Mount fire extinguishers in plain sight on walls near doorways or other potential escape routes. Use mounting brackets made for the purpose; these attach with long screws to wall studs and allow extinguishers to be instantly removed. The correct mounting height for extinguishers is between four and five feet above the floor, but mount them as high as six feet if necessary to keep them out of the reach of young children. Do not keep fire extinguishers in closets or elsewhere out of sight; in an emergency they are likely to be overlooked.

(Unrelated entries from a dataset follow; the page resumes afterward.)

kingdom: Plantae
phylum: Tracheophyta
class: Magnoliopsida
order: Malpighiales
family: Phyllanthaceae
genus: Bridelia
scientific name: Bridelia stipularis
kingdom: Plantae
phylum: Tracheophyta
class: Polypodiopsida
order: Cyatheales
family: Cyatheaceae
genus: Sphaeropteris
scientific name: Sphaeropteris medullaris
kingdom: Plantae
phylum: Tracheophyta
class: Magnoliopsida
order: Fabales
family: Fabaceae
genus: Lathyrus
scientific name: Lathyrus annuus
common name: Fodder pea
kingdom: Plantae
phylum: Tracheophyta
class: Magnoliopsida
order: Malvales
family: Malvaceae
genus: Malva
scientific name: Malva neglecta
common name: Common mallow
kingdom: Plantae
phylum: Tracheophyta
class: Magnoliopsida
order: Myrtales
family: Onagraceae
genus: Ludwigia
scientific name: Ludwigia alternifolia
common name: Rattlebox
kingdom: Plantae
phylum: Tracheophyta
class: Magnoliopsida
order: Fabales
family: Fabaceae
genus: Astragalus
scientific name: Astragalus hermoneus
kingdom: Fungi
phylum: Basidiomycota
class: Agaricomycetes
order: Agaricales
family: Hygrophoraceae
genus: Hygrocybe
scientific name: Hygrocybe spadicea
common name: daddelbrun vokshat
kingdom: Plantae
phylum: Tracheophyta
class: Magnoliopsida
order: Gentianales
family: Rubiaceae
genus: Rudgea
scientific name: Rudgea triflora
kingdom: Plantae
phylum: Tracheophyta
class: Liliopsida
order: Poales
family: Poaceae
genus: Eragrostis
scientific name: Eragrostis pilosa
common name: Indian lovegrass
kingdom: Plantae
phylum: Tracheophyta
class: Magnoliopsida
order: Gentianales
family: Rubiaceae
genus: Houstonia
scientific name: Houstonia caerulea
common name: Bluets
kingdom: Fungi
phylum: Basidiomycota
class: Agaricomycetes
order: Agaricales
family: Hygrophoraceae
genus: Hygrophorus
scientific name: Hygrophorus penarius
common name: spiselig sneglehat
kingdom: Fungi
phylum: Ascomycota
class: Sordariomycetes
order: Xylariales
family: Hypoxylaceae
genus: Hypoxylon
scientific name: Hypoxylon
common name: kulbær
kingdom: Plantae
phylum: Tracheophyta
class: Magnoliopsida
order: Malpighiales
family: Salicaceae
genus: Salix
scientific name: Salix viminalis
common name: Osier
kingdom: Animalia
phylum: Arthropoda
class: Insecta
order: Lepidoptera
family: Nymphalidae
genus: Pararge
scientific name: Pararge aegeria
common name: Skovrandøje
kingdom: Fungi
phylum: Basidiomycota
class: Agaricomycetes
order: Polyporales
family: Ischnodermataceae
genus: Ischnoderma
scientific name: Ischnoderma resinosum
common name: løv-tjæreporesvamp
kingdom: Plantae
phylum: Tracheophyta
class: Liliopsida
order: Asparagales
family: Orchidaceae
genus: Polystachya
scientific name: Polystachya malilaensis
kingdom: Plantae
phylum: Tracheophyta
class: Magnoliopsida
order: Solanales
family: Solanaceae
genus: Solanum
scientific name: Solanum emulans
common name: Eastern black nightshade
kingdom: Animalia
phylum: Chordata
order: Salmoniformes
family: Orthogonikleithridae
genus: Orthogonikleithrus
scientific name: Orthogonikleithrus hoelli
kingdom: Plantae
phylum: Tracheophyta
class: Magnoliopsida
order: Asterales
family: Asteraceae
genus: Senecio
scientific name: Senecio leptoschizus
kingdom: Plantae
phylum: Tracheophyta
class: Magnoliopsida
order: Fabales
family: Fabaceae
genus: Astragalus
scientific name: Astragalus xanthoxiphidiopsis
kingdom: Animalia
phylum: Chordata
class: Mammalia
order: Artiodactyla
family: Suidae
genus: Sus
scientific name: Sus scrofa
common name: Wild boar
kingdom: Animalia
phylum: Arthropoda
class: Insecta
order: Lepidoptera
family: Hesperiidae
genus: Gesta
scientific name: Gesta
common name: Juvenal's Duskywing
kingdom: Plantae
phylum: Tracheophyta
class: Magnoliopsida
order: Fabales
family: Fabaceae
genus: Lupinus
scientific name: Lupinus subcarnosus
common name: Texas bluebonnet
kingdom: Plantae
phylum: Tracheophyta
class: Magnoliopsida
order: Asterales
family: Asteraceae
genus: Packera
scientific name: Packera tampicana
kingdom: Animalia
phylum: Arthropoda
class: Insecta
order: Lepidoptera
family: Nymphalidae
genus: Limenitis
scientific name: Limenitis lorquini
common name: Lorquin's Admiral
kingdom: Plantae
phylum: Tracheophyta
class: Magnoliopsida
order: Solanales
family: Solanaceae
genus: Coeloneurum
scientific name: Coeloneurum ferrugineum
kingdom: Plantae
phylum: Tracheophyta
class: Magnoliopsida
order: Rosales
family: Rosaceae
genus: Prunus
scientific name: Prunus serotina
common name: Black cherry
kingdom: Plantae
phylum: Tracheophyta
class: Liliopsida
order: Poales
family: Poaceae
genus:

Buy fire extinguishers that have pressure gauges that enable you to check the condition of the charge at a glance. Inspect the gauge once a month; have an extinguisher recharged where you bought it or through your local fire department whenever the gauge indicates it has lost pressure or after it has been used, even if only for a few seconds. Fire extinguishers that cannot be recharged or have outlasted their rated life span, which is printed on the label, must be replaced.

Everyone in the household except young children should practice using a fire extinguisher to learn the technique in case a fire breaks out. A good way to do this is to spread a large sheet of plastic on the ground and use it as a test area (the contents of most extinguishers will kill grass and stain pavement).